Xiaomis neuer Roboterarm nimmt euch den wohl nervigsten Handgriff nach dem Parken ab
Mit einem neuen autonomen Laderoboterarm zeigt Xiaomi, wie die Zukunft auf dem heimischen Stellplatz aussehen könnte. Die Konstruktion fährt automatisch aus einer kompakten Basisstation heraus und manövriert den Ladestecker völlig selbstständig in die Ladebuchse eures E-Autos. Ein absolut bequemes Feature für alle, die nach der Arbeit keinen Finger mehr rühren wollen, doch stellt sich hier unweigerlich die Frage: Lösen wir hier gerade ein Problem, das eigentlich gar keines ist?
Inhalt
Ein Roboterarm übernimmt den Ladevorgang
Im Kern handelt es sich bei Xiaomis neuem Setup um einen weißen Kasten, der fest in eurer Garage installiert wird. Kommt ihr mit dem Fahrzeug nach Hause, fährt daraus der besagte Laderoboterarm hervor.
Dieser navigiert den Ladestecker durch visuelle Erkennung automatisch in die Ladebuchse des Autos, ohne dass man selbst noch Hand anlegen oder schwere Kabel ziehen muss.
Ist der Ladevorgang beendet, zieht das System den Stecker ebenso eigenständig wieder heraus. So kann man am nächsten Morgen direkt einsteigen und losdüsen. Den aktuellen Status des Akkus hat man dabei ganz bequem über die entsprechende Smartphone-App im Blick. Eine ziemlich smarte Sache, die dem Nutzer im Alltag minimal etwas Arbeit abnimmt.

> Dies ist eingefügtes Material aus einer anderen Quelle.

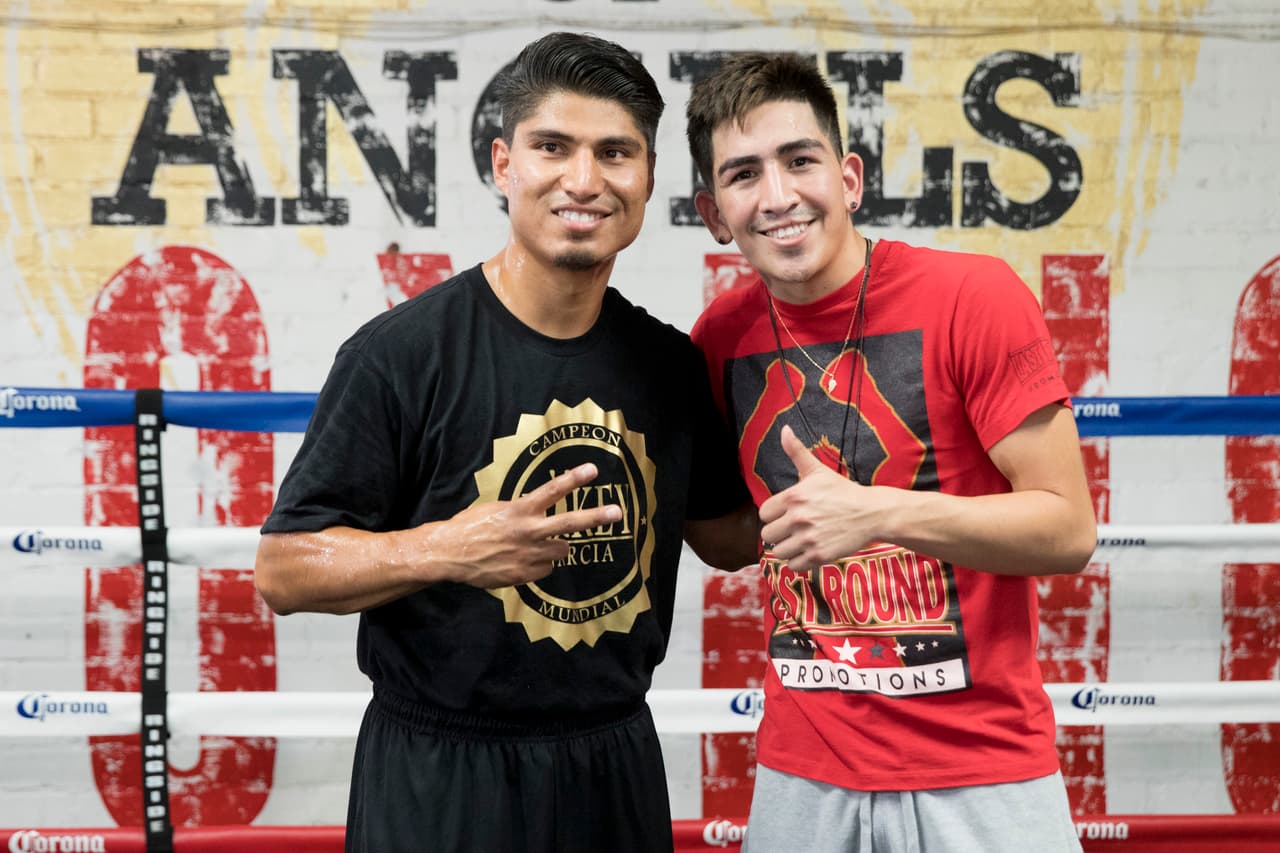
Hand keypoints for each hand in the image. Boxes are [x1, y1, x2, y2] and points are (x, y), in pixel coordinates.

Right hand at [422, 463, 621, 587]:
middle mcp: (529, 531)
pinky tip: (523, 561)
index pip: (552, 490)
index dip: (574, 479)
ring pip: (562, 550)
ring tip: (537, 545)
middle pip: (570, 523)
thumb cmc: (469, 526)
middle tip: (617, 512)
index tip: (592, 469)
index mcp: (520, 509)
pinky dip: (540, 565)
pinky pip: (547, 569)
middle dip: (596, 517)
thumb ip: (520, 511)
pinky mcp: (525, 575)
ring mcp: (529, 554)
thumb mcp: (496, 509)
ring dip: (556, 547)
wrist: (450, 554)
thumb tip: (535, 513)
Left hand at [760, 425, 878, 570]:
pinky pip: (793, 566)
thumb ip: (796, 452)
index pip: (764, 514)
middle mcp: (798, 518)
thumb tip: (784, 430)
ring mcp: (808, 538)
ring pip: (778, 552)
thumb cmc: (841, 491)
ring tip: (801, 541)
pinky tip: (809, 552)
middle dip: (779, 534)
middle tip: (794, 530)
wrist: (871, 513)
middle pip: (768, 535)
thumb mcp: (818, 470)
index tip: (787, 514)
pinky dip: (799, 562)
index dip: (774, 515)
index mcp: (793, 497)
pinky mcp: (819, 556)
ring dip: (788, 549)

Reiner Luxus oder essenzielle Technologie?
Für den durchschnittlichen Fahrer ist das vermutlich nur ein wenig mehr Bequemlichkeit. Man spart sich halt den kurzen Weg zum Kabel und das manuelle Einstecken. Schauen wir uns aber mal andere Szenarien an, wird die Idee durchaus spannender und vielleicht sogar essenziell. Da wäre zum einen das große Thema autonomes Fahren. Wenn sich das Auto in Zukunft völlig selbstständig parkt und gar keinen Fahrer mehr an Bord hat, braucht es zwingend eine Möglichkeit, neue Energie zu tanken. Wobei man sich für solche automatisierten Flotten sicherlich auch noch etwas anderes ausdenken könnte.
Ein weiterer Aspekt sind hingegen Menschen mit motorischer Einschränkung. Wer Probleme damit hat, mit dem Ladekabel zu hantieren, für den könnte solch ein System ein echter Gamechanger sein und massiv zur Barrierefreiheit beitragen.
Keine völlig neue Erfindung
Man muss aber auch sagen, dass diese Idee nicht gänzlich neu ist. Es gibt bereits zahlreiche Projekte von alteingesessenen Automobilherstellern, die in eine ganz ähnliche Richtung gehen. Auch einzelne unabhängige Unternehmen scheinen intensiv an solchen automatisierten Lösungen zu tüfteln. Xiaomi erfindet das Rad hier also nicht neu.
Zwischen Must-have und Spielerei
Für die breite Masse ist der Laderoboter sicherlich kein absolutes Must-have, sondern eher ein luxuriöses Gimmick für die eigene Einfahrt. Immerhin braucht es dafür auch einen eigenen Stellplatz, wo man den Roboter installieren kann. Zudem nimmt die Automatisierung des Ladevorgangs einen Handgriff ab, den man eigentlich auch mal eben selbst erledigen kann. Die wahren Stärken liegen eher im Bereich des autonomen Fahrens und bei der Unterstützung für körperlich eingeschränkte Personen. Da macht das System durchaus Sinn und ist mehr als nur eine Spielerei. Bisher gibt es keine Infos, ob der Roboterarm auch wirklich verkauft wird oder es sich hier um ein Konzept handelt. Wäre so ein vollautomatischer Helfer etwas für eure Garage oder automatisiert man hier einfach etwas, was eigentlich nicht sein muss?